Edit the lines from the line with "al, com linguagem fácil de entender. Muitas" to the line with "aça as leituras junto da criança, de igual" by replacing "contos de fadas" with "histórias", and write out only those lines with nothing else changed.

Saved entries
┄┄┄┄┄┄
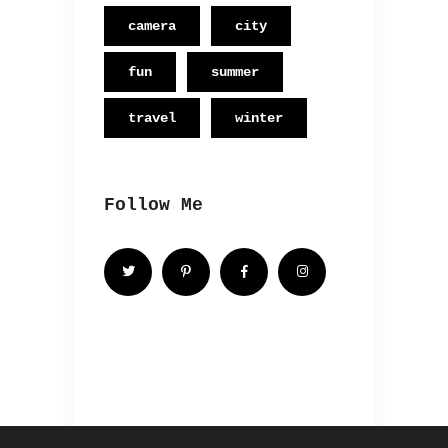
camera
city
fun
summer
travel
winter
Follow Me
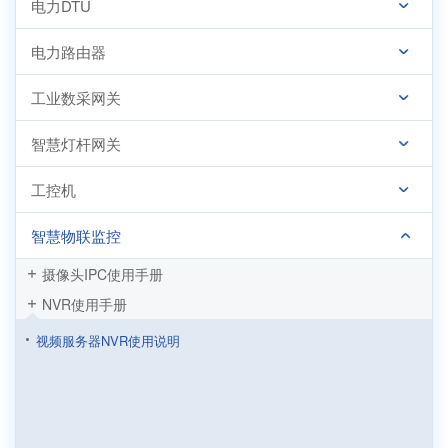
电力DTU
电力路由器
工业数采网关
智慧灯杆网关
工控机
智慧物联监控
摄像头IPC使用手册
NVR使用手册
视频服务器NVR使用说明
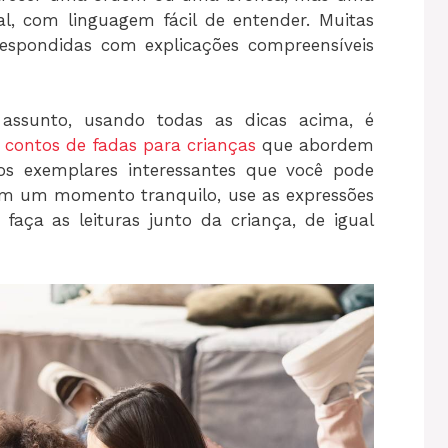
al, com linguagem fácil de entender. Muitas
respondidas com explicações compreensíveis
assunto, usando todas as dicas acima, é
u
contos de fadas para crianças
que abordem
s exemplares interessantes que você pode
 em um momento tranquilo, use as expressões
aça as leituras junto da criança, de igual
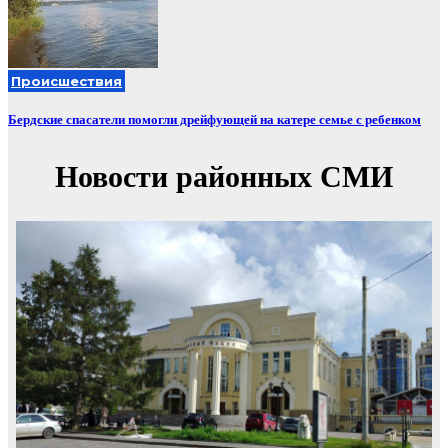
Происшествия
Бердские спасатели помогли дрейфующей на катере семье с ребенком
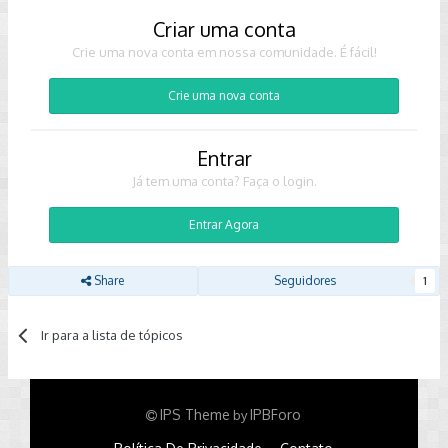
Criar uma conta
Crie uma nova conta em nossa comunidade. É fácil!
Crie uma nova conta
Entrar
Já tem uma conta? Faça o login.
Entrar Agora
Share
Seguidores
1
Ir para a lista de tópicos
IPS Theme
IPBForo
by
┄┄┄┄┄┄
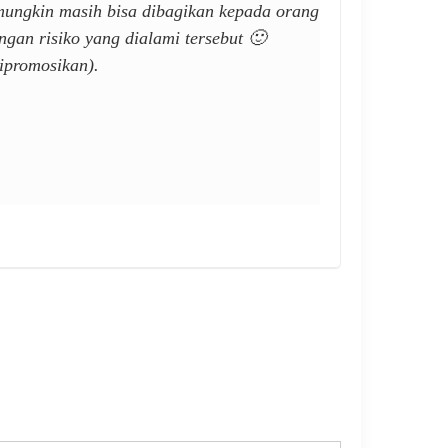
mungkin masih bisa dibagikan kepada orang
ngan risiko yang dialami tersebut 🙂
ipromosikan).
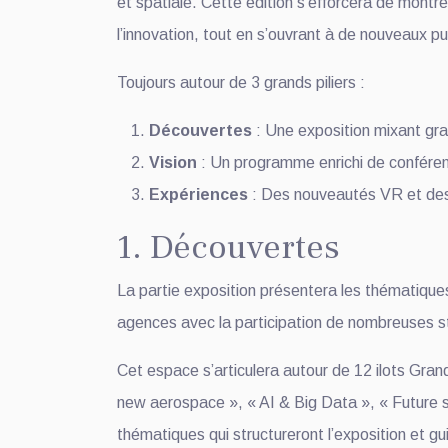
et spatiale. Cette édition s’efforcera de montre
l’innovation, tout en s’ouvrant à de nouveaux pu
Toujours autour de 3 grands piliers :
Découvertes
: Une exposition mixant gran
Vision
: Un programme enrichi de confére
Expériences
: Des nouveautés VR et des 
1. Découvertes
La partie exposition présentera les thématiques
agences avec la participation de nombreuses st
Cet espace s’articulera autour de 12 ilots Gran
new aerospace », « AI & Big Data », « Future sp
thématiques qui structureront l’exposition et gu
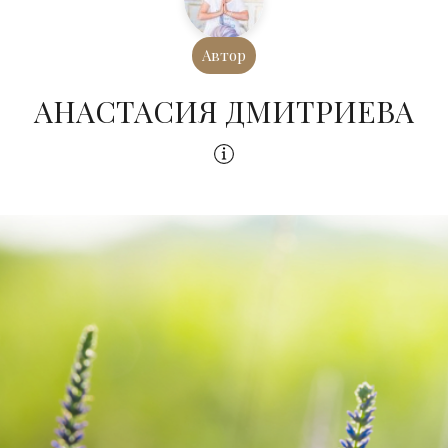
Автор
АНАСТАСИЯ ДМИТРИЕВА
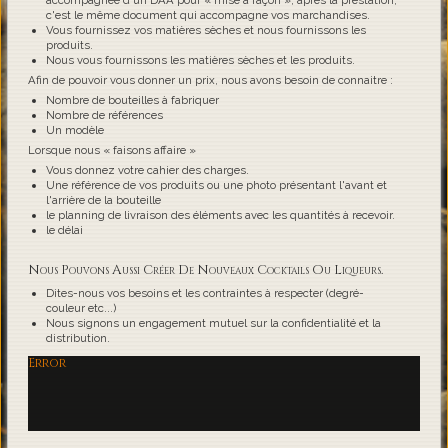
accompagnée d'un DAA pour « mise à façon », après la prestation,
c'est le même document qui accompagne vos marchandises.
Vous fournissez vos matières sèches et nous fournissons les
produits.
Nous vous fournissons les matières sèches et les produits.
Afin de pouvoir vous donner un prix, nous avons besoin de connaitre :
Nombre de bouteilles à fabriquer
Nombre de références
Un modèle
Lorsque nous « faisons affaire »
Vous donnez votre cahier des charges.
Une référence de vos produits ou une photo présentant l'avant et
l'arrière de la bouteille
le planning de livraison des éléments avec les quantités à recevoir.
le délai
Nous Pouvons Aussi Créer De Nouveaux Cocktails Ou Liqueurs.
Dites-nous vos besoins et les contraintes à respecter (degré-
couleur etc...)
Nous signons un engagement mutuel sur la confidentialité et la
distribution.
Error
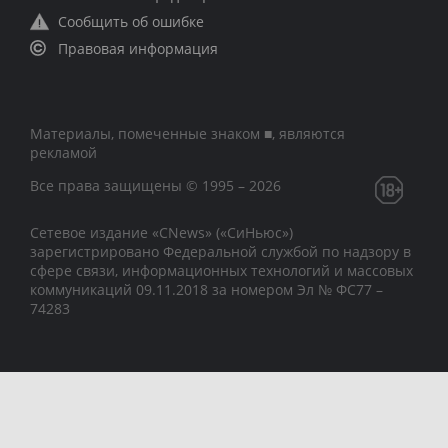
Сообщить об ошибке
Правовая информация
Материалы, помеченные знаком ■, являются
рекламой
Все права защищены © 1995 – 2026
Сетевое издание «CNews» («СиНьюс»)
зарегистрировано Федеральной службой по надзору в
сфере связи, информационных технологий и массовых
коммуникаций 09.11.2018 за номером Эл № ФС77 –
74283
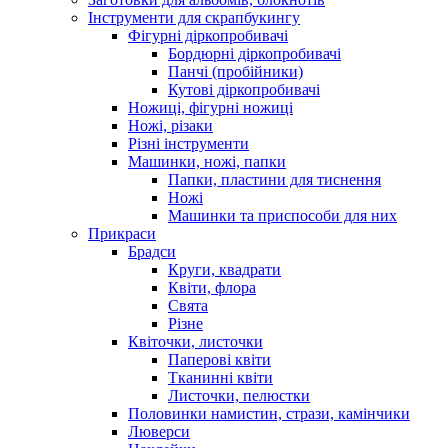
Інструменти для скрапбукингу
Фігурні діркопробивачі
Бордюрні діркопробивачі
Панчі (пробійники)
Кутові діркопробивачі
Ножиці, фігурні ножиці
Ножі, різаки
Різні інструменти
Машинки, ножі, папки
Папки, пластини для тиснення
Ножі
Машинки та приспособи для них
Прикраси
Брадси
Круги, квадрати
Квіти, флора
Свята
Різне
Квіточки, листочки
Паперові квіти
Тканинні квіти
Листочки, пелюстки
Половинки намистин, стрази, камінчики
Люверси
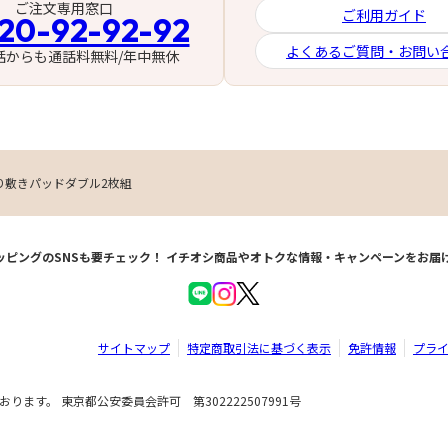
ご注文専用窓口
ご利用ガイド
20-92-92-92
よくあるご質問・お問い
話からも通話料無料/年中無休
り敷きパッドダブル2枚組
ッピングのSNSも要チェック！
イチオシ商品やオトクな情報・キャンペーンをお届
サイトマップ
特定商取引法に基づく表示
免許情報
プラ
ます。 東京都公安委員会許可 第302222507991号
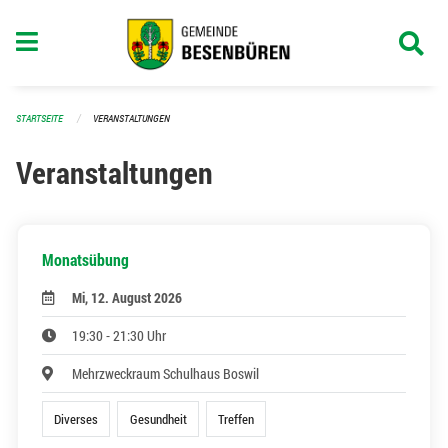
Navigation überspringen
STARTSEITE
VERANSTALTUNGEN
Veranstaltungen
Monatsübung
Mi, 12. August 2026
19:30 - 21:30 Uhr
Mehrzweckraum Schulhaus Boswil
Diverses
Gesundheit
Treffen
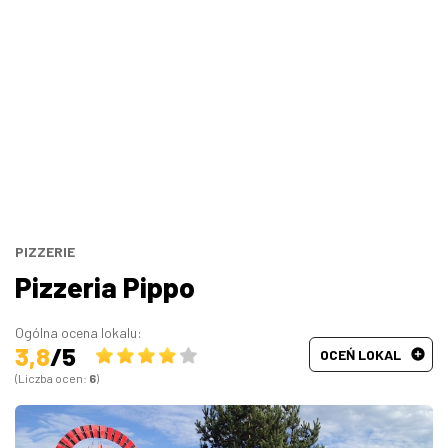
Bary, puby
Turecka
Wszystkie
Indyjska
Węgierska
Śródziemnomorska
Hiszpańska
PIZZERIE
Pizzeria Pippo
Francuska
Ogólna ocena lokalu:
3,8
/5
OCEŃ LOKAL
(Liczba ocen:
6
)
┄┄┄┄┄┄
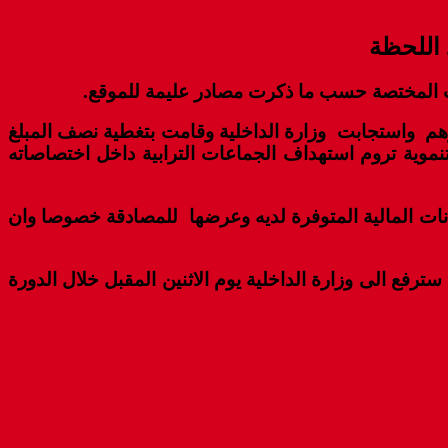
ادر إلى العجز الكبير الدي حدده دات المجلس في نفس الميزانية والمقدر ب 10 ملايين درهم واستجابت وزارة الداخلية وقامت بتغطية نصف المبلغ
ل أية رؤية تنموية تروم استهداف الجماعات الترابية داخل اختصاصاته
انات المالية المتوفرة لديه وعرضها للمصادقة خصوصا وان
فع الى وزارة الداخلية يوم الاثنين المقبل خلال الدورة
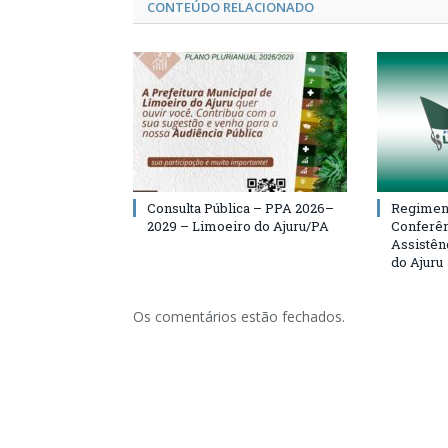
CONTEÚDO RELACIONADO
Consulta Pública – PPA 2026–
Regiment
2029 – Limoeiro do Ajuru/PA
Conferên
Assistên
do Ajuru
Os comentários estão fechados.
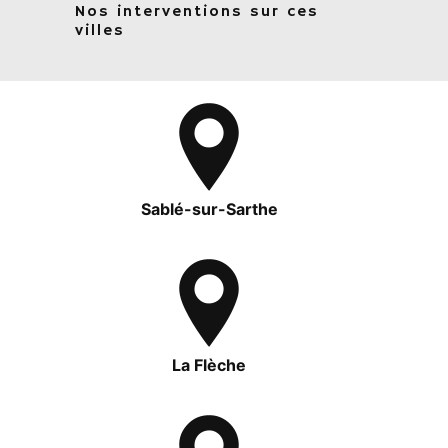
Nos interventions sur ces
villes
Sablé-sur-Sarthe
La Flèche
┄┄┄┄┄┄
- _ANSWER BOX_
al, com linguagem fácil de entender. Muitas
respondidas com explicações compreensíveis
assunto, usando todas as dicas acima, é
u
histórias para crianças
que abordem
s exemplares interessantes que você pode
 em um momento tranquilo, use as expressões
aça as leituras junto da criança, de igual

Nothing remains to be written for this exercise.